Copy all the lines of the listing below exactly. Skip the images.

Given data:
* * *
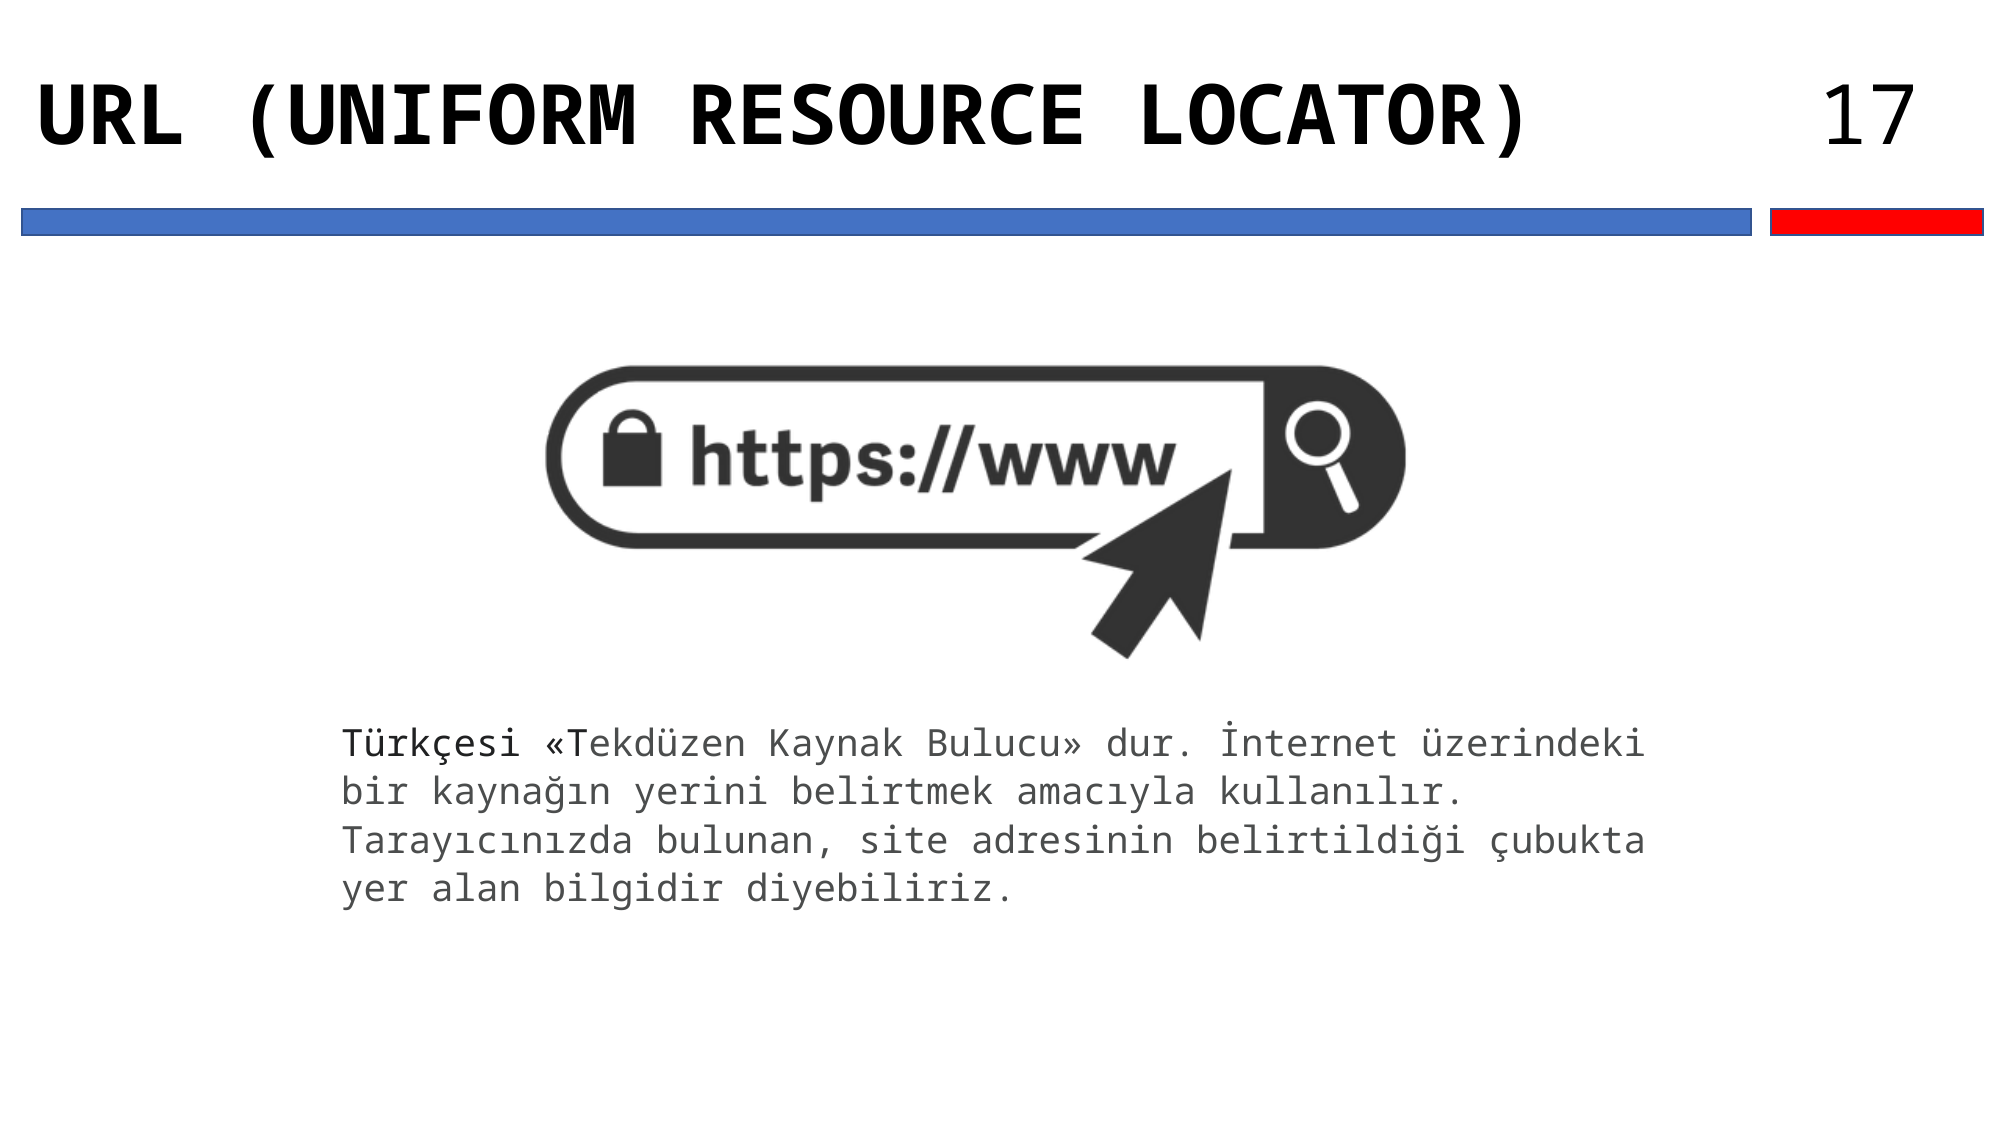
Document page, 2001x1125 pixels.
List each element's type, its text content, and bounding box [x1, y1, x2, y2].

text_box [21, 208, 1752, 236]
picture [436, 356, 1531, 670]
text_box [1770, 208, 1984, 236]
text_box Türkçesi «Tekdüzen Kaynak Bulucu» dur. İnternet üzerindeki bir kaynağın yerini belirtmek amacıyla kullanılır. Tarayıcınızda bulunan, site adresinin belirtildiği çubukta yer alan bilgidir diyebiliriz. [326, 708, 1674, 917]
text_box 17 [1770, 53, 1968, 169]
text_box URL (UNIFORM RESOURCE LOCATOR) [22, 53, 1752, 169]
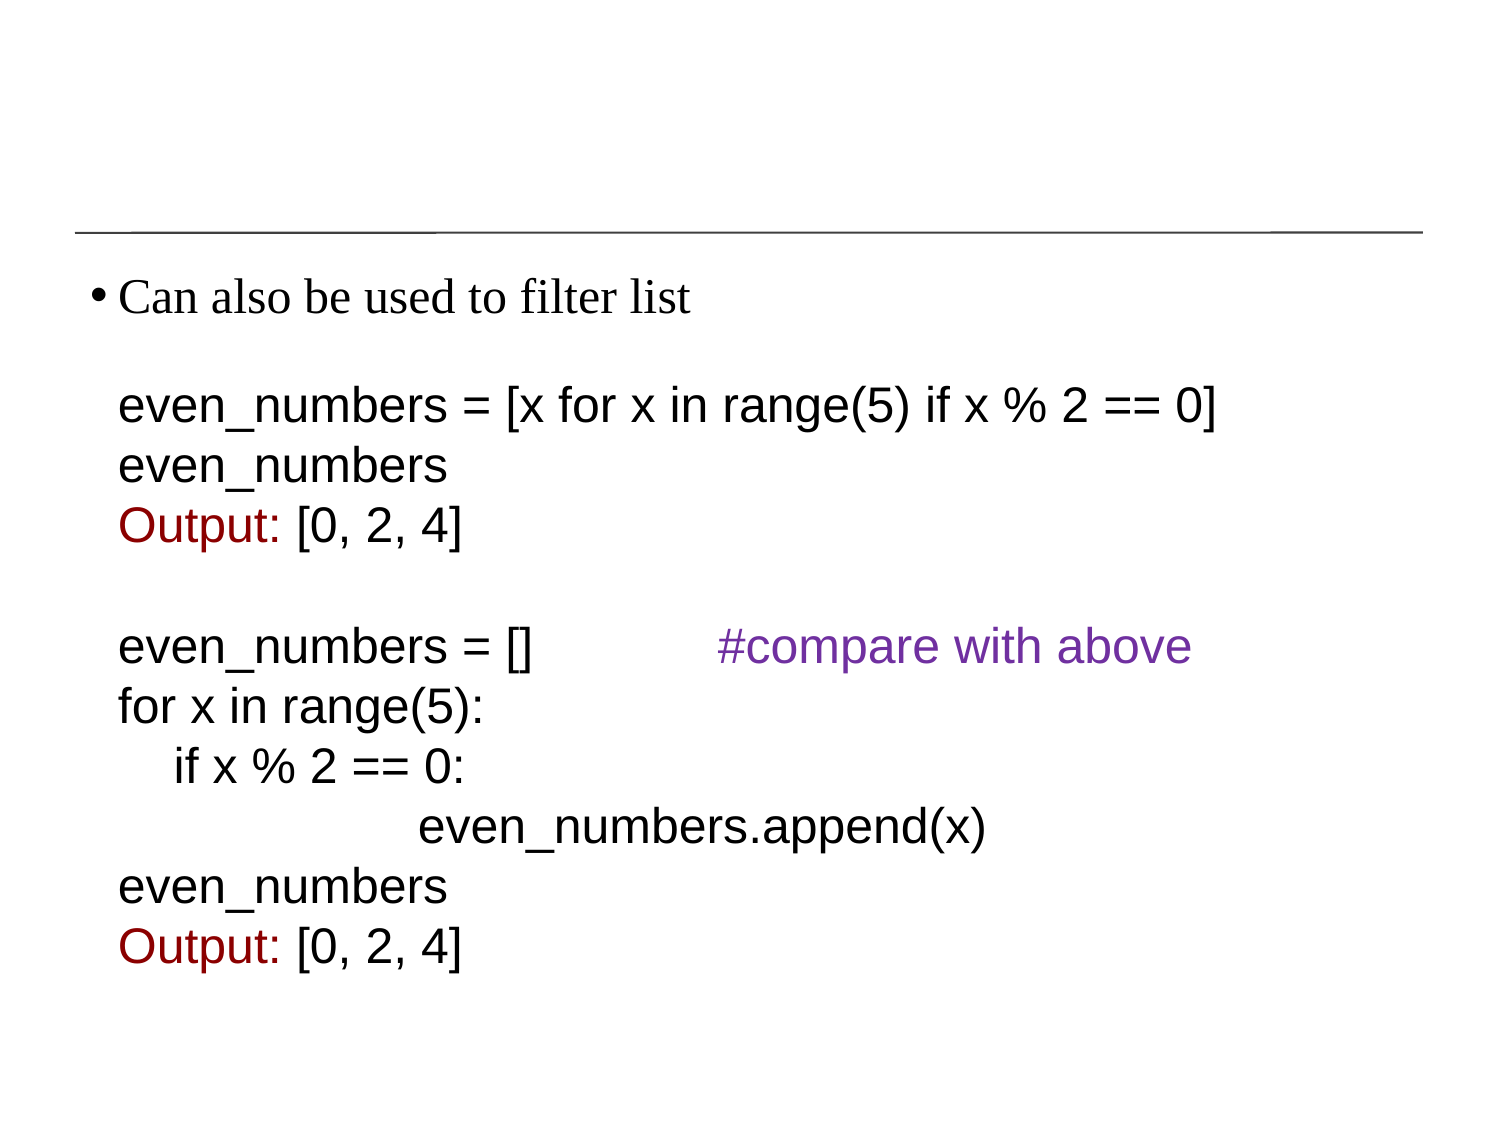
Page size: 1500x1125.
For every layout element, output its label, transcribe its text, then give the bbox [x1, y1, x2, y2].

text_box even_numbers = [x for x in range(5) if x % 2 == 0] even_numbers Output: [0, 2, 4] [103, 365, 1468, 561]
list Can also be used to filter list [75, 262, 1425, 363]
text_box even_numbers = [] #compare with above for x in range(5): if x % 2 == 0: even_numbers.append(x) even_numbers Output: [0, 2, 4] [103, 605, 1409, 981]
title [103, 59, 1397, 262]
* * *
Exercise result:
Document page, 2001x1125 pixels.
List each element's type, its text content, and bounding box [x1, y1, x2, y2].

text_box [21, 208, 1752, 236]
picture [436, 356, 1531, 670]
text_box [1770, 208, 1984, 236]
text_box Türkçesi «Tekdüzen Kaynak Bulucu» dur. İnternet üzerindeki bir kaynağın yerini belirtmek amacıyla kullanılır. Tarayıcınızda bulunan, site adresinin belirtildiği çubukta yer alan bilgidir diyebiliriz. [326, 708, 1674, 917]
text_box 17 [1770, 53, 1968, 169]
text_box URL (UNIFORM RESOURCE LOCATOR) [22, 53, 1752, 169]
Page size: 1500x1125.
For every layout element, output its label, transcribe its text, then give the bbox [x1, y1, x2, y2].

text_box even_numbers = [x for x in range(5) if x % 2 == 0] even_numbers Output: [0, 2, 4] [103, 365, 1468, 561]
list Can also be used to filter list [75, 262, 1425, 363]
text_box even_numbers = [] #compare with above for x in range(5): if x % 2 == 0: even_numbers.append(x) even_numbers Output: [0, 2, 4] [103, 605, 1409, 981]
title [103, 59, 1397, 262]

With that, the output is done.